DIRECTIONS:
1 – Using the post below on costs for self-represented litigants, decide whether each statement agrees with it. Answer yes or no for each, and quote the deciding words.
(a) A self-represented litigant has an automatic right to costs.
(b) The Court of Appeal first set out these principles more than 15 years ago.
(c) Self-represented litigants should receive a full allowance for the time spent preparing and presenting their case.
2 – In the post below on costs for self-represented litigants, what kind of activity must such a litigant show they gave up in order to be considered eligible for costs?

Should Self-Represented Litigants Be Entitled to Costs?

A recent family law decision applied the existing legal principles relating to the awarding of legal costs to self-represented litigants. These principles were first set out by the Court of Appeal over 15 years ago.

In short:

– a self-represented litigant does not have an automatic right to costs;

– the matter remains fully within the discretion of the trial judge;

– to be considered eligible for costs, the self-represented litigant must demonstrate that they devoted time and effort to do work ordinarily done by a lawyer retained to conduct the litigation and in doing so incurred an opportunity cost by foregoing remunerative activity;

– self-represented litigants should not recover costs for the time and effort that any litigant would have to devote to the case; and

– self-represented litigants should receive only a “moderate” or “reasonable” allowance for the loss of time devoted to preparing and presenting the case.

It has been over 15 years since the Court of Appeal set out these guidelines. Given the exponential increase of self-represented litigants since then, is it time to revisit these guidelines or do they continue to be adequate?



  1. For a self-represented litigant to receive costs it should be a preliminary and mandatory requirement that they have all of the accessibility and service options of a lawyer, and be subject to all ethical requirements that a lawyer is subject to. They should also have to, in all cases, post security for costs.

    To be frank, I hear a tremendous amount of weeping for people who aren’t able to afford lawyers. I hear none for people who are able to afford lawyers, and see their costs run up by the self-represented time wasters who are cost-invulnerable.

[Stored data]
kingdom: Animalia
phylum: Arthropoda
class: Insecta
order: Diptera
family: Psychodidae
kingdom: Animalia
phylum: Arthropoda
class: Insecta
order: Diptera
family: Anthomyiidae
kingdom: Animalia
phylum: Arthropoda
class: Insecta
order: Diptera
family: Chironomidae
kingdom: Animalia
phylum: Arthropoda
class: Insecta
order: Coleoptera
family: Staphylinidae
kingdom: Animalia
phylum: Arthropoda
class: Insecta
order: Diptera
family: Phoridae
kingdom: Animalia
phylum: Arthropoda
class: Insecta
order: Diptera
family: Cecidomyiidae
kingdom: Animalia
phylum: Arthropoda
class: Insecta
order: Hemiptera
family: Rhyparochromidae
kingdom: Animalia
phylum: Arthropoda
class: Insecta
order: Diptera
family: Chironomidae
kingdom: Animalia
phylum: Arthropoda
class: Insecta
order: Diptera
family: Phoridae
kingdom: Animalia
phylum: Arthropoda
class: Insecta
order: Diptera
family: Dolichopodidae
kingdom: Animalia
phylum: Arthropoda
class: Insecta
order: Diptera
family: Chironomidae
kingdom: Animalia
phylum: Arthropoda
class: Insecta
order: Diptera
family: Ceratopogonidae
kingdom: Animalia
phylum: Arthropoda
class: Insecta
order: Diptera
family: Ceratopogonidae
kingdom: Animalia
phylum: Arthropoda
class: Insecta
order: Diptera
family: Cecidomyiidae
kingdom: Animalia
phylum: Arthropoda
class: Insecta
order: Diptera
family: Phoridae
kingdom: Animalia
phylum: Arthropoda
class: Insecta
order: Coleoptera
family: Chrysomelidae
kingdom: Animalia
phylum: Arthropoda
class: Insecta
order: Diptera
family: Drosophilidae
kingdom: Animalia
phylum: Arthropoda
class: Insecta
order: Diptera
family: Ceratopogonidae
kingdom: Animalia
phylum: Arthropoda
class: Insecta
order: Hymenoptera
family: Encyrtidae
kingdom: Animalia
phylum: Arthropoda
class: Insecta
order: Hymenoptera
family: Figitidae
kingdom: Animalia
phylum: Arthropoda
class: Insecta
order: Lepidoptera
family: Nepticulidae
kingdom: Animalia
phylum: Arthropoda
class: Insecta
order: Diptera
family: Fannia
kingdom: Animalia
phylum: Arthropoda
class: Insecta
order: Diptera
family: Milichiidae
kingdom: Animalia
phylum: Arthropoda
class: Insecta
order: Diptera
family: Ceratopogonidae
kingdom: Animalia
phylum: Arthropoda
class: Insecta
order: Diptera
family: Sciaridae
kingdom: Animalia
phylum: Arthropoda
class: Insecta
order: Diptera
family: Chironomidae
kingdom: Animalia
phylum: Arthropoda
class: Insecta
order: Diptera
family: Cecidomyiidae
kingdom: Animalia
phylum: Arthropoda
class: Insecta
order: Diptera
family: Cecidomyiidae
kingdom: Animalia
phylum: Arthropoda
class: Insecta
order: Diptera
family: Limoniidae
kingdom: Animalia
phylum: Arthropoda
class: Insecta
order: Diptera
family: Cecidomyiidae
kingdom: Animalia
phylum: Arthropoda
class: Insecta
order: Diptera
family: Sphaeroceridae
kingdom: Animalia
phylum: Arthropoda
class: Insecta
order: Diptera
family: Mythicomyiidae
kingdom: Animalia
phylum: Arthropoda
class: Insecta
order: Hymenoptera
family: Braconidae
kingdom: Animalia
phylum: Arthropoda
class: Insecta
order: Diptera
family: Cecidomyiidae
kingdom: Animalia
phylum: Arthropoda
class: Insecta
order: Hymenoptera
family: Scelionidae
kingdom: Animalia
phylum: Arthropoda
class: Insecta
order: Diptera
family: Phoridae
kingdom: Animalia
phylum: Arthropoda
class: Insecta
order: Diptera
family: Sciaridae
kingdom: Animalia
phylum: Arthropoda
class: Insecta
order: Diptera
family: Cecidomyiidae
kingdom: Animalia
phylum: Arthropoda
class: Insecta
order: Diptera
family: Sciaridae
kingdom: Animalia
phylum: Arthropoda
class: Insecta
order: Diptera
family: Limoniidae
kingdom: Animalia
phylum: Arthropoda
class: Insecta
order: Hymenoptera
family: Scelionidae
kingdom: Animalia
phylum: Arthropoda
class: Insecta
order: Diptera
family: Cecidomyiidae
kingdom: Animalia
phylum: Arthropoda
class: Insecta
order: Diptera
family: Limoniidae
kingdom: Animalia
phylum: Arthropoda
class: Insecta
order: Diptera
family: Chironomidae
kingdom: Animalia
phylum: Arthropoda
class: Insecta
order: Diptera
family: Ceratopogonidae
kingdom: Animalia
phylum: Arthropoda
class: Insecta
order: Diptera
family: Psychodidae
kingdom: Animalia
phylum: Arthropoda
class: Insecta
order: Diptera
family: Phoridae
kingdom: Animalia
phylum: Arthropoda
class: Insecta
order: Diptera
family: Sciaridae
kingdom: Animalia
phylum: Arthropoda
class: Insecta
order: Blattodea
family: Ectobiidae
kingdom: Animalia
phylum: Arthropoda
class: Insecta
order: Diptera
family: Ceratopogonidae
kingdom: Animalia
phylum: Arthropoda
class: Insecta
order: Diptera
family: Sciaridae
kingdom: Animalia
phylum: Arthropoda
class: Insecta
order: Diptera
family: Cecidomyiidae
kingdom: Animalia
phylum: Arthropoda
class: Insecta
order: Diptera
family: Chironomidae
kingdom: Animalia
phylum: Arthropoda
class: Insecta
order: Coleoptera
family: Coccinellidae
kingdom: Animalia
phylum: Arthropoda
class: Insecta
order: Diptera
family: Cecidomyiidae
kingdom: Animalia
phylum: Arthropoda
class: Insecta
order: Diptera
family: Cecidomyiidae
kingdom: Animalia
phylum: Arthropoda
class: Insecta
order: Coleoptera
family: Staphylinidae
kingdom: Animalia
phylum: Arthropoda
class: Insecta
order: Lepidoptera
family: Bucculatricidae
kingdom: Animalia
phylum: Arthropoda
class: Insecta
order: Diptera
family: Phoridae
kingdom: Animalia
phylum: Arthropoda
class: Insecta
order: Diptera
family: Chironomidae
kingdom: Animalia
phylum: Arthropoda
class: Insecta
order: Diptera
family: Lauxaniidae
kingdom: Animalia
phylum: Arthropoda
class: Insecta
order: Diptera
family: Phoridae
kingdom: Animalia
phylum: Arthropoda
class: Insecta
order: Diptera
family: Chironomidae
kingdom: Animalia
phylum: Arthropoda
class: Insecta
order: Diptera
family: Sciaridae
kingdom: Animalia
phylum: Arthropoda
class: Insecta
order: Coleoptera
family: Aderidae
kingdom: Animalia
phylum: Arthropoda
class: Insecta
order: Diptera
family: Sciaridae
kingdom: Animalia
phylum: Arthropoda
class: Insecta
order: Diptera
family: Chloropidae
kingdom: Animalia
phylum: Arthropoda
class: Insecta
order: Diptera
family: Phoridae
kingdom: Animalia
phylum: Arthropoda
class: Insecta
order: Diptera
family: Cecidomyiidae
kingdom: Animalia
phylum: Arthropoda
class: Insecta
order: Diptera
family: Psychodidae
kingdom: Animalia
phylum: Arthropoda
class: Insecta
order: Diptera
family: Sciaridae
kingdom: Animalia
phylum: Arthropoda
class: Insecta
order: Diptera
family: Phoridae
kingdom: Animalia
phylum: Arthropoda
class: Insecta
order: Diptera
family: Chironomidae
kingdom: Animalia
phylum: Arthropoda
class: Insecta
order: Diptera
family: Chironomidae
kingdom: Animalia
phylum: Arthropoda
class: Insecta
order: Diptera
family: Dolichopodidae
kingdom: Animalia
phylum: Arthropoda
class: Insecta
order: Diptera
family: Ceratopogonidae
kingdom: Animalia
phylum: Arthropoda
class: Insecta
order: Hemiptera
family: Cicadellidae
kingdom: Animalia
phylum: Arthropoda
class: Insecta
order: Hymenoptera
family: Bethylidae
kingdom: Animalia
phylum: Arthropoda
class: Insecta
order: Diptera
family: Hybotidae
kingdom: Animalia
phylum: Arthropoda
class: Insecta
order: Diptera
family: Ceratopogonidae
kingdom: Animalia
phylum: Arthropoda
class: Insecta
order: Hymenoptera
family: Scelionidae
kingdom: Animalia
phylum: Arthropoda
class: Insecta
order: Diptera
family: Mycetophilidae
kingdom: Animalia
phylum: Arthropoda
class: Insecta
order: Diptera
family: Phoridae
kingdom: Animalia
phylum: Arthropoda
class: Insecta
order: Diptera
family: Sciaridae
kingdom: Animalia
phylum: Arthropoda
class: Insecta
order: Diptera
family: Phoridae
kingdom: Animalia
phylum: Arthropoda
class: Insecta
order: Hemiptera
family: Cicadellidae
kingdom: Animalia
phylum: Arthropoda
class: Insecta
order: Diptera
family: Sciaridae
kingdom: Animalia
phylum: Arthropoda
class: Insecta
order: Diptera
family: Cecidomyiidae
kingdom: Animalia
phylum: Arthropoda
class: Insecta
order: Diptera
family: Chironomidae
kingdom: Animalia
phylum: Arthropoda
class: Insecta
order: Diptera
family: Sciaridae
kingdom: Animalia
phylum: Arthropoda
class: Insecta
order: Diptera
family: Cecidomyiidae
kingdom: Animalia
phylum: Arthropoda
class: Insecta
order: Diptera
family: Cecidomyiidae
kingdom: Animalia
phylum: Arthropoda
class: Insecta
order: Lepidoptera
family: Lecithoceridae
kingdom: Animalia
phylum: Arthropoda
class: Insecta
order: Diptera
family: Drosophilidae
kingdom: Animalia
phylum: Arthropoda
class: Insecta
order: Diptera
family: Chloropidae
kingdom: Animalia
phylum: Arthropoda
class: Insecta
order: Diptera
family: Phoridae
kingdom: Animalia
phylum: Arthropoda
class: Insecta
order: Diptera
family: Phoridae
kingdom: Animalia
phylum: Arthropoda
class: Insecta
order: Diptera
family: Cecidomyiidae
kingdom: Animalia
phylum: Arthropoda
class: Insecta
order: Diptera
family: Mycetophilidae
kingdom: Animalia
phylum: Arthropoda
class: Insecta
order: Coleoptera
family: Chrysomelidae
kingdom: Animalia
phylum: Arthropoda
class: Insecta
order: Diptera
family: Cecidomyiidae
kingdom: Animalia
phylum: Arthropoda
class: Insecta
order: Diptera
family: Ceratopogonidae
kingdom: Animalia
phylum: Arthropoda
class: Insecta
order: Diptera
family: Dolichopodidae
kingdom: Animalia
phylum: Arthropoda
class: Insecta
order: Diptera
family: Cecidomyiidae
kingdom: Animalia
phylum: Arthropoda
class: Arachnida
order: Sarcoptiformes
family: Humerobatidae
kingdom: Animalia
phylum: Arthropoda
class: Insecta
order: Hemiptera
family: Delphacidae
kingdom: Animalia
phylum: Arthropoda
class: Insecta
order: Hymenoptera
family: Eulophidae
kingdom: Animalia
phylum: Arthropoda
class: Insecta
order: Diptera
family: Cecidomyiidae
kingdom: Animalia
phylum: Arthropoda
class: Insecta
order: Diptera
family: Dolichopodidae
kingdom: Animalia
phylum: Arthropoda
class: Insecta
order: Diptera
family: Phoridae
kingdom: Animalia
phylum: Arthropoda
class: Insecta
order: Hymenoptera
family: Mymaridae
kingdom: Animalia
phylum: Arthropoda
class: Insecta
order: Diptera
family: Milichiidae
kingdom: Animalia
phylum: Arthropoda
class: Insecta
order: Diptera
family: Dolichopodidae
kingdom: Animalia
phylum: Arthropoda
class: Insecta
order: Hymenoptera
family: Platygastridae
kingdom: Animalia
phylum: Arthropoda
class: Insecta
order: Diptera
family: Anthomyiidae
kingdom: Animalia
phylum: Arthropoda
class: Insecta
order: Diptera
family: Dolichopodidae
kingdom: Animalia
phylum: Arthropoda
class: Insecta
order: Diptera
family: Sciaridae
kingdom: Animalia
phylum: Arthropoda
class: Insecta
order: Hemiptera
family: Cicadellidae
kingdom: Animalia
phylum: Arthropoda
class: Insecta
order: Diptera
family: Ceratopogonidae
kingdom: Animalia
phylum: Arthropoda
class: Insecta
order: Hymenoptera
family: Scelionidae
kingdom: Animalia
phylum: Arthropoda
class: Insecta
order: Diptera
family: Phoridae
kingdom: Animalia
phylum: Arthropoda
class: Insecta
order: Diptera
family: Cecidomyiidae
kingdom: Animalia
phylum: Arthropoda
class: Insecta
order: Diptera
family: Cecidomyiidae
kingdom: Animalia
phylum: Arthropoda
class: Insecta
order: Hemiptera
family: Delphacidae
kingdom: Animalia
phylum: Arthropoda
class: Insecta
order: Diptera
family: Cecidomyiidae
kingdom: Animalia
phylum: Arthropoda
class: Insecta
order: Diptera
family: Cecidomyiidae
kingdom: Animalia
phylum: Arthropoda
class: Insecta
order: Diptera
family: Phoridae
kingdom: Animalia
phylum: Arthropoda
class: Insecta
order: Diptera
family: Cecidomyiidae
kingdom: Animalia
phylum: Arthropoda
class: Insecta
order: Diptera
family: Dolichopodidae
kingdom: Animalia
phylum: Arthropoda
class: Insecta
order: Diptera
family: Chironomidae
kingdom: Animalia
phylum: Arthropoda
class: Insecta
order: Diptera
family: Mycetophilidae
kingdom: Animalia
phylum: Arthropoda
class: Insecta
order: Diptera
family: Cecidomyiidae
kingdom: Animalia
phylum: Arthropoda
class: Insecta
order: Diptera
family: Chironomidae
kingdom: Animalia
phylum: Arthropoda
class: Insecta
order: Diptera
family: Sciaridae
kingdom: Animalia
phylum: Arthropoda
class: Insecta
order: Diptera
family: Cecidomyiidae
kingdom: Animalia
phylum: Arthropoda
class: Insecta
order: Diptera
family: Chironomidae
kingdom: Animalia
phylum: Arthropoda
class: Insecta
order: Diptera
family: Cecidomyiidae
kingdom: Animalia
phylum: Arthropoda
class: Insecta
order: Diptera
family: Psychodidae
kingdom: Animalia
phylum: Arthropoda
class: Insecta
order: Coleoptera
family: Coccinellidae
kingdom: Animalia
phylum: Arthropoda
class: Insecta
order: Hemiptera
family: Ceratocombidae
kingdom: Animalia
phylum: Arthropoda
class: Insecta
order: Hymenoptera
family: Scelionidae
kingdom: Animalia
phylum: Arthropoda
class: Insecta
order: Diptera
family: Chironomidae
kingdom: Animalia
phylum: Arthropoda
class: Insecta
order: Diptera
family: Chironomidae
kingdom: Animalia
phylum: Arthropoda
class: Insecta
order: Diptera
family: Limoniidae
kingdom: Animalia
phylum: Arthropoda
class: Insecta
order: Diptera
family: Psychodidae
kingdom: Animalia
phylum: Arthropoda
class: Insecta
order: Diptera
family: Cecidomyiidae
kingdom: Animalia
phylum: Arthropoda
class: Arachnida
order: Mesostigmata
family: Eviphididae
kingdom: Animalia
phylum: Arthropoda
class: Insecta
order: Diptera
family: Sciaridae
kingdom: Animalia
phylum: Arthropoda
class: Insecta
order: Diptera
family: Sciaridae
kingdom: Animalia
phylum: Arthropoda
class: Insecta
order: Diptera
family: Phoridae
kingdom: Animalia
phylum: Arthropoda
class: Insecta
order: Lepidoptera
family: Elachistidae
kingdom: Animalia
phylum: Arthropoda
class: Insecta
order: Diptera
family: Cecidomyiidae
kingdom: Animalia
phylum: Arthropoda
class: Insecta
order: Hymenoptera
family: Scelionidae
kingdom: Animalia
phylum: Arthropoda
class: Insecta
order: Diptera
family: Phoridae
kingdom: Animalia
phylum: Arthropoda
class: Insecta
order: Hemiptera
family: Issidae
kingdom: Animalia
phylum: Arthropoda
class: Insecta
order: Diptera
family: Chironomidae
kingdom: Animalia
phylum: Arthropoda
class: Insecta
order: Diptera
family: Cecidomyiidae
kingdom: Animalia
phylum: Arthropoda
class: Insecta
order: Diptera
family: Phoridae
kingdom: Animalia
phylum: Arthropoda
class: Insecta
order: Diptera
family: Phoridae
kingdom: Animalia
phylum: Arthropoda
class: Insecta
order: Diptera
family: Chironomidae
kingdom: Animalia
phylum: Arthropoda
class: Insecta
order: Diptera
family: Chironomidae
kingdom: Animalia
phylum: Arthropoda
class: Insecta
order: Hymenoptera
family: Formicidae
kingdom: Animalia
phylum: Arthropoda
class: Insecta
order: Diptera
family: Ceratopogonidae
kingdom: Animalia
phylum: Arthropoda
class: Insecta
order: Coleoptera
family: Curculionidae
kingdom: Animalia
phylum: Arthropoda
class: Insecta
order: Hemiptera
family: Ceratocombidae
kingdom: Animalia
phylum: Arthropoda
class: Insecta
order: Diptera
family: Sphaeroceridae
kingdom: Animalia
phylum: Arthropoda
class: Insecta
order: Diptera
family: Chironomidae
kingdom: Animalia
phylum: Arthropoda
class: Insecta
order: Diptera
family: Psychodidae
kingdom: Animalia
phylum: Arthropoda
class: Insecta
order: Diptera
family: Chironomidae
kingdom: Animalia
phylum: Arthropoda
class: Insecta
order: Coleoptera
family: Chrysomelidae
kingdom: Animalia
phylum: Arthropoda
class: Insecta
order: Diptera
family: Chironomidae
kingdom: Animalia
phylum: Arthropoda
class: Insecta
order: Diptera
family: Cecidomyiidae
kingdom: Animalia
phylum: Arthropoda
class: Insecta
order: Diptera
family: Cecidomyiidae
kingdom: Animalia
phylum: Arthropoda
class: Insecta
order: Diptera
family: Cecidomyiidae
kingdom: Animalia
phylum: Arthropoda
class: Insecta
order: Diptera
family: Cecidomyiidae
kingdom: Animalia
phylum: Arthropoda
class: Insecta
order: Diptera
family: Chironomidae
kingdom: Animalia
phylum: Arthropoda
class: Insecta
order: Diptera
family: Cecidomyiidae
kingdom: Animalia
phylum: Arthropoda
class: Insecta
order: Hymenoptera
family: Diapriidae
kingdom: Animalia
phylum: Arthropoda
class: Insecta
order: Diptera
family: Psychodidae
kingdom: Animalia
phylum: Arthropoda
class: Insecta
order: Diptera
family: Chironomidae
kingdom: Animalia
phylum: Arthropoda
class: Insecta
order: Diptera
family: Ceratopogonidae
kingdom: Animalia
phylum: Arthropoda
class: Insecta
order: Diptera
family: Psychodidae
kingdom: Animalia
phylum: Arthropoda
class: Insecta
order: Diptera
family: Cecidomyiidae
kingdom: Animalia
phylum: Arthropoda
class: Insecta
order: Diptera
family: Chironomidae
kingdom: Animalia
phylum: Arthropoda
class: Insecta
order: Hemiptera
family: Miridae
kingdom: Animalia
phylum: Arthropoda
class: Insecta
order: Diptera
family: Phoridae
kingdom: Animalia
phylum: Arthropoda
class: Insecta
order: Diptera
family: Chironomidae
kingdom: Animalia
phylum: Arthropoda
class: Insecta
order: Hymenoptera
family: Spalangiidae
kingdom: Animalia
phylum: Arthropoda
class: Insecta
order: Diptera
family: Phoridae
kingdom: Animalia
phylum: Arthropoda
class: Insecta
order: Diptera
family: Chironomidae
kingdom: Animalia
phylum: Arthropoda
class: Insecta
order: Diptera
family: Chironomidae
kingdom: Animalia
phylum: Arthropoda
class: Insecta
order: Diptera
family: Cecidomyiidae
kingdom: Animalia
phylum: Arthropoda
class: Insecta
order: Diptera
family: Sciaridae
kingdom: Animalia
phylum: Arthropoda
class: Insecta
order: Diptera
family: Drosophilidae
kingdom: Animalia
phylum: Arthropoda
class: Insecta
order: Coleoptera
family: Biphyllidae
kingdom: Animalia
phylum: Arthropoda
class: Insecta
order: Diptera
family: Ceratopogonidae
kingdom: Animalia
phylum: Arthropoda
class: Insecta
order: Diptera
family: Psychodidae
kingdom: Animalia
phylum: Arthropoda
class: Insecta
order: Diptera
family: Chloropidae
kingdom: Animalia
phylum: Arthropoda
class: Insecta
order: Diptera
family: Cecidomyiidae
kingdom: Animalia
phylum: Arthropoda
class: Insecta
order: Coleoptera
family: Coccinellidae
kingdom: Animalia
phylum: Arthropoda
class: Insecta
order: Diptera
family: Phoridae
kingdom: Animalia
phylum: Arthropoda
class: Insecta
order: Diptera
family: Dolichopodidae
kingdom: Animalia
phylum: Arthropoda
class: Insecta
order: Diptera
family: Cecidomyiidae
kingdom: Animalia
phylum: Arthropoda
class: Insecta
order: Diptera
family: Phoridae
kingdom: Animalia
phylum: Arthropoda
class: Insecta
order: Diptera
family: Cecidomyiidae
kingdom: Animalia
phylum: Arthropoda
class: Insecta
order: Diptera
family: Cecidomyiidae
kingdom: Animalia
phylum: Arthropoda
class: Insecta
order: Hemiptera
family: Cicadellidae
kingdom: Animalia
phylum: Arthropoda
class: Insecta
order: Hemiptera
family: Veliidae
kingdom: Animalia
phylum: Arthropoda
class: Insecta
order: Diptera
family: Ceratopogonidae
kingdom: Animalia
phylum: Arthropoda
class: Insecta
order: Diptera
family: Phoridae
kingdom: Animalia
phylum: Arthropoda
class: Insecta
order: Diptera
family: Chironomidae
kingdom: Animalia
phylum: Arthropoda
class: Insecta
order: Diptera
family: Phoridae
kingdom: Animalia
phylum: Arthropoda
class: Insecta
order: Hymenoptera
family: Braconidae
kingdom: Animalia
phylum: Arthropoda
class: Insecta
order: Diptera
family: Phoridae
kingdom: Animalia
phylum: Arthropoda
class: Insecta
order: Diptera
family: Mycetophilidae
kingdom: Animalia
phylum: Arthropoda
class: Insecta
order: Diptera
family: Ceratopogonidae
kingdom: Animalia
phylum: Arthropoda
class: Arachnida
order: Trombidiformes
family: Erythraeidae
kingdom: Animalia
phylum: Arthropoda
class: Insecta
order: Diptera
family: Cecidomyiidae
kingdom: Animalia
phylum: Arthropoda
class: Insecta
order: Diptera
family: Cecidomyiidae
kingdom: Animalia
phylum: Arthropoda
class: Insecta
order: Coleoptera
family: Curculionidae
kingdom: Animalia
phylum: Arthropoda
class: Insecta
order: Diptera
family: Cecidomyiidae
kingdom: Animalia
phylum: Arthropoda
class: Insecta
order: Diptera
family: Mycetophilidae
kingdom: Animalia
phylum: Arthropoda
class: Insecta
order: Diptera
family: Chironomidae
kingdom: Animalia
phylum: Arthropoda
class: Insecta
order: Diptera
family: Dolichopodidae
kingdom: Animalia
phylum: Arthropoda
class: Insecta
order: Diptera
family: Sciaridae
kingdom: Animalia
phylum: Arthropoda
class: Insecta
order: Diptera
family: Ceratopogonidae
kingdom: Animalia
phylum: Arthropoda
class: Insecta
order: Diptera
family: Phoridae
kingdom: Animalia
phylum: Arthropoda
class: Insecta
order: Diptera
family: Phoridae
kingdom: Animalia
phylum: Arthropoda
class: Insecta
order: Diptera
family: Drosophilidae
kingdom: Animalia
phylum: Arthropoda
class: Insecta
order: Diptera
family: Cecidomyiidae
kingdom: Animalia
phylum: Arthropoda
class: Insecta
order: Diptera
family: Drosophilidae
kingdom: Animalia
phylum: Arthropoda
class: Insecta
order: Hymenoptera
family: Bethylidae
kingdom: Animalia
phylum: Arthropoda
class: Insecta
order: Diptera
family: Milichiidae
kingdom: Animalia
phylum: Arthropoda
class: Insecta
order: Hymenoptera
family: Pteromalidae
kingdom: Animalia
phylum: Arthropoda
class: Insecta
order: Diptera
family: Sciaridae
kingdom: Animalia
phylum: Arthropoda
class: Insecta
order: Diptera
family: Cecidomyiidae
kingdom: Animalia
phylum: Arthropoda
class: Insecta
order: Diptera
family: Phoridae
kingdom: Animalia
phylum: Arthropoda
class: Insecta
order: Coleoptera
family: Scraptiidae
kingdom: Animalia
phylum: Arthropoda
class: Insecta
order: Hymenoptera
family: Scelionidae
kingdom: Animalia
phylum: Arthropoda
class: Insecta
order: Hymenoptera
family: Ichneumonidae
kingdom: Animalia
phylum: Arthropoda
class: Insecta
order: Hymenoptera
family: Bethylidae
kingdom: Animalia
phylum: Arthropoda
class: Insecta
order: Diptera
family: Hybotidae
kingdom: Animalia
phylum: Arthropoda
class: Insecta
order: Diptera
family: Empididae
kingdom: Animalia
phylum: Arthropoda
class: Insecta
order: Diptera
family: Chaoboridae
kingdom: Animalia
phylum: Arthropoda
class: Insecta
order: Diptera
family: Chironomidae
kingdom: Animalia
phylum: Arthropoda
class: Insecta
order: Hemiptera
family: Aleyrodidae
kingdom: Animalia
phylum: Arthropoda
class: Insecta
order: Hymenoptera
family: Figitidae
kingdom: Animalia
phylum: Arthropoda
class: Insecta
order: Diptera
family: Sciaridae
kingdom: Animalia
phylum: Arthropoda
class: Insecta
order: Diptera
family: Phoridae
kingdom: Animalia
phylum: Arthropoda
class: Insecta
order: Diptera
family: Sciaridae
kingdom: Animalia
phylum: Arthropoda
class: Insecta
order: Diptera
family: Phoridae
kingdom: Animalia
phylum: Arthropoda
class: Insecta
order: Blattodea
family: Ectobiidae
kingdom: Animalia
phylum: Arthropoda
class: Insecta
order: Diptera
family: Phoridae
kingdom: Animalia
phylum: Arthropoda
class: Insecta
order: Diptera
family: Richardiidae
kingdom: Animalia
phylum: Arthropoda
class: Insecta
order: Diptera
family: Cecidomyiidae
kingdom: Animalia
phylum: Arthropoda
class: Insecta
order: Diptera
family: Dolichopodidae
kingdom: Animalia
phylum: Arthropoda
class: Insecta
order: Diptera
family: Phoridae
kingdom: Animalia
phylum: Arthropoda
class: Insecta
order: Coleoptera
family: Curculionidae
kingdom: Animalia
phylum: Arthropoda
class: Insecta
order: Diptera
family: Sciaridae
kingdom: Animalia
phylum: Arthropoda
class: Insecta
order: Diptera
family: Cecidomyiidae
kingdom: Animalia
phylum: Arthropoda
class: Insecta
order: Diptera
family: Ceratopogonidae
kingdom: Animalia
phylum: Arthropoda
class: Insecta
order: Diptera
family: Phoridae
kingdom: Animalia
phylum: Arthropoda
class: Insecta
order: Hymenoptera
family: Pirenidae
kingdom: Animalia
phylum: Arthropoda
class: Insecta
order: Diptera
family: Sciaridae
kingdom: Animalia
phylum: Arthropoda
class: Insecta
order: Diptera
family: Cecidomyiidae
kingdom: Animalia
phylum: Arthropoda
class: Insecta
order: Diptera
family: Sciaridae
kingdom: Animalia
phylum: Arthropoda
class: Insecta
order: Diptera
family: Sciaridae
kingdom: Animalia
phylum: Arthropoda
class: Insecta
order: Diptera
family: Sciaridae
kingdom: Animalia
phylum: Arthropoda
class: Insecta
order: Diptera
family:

TASK RESPONSES:
1 –
(a) No: "a self-represented litigant does not have an automatic right to costs"
(b) Yes: "These principles were first set out by the Court of Appeal over 15 years ago."
(c) No: "self-represented litigants should receive only a “moderate” or “reasonable” allowance for the loss of time devoted to preparing and presenting the case"

2 – Remunerative activity.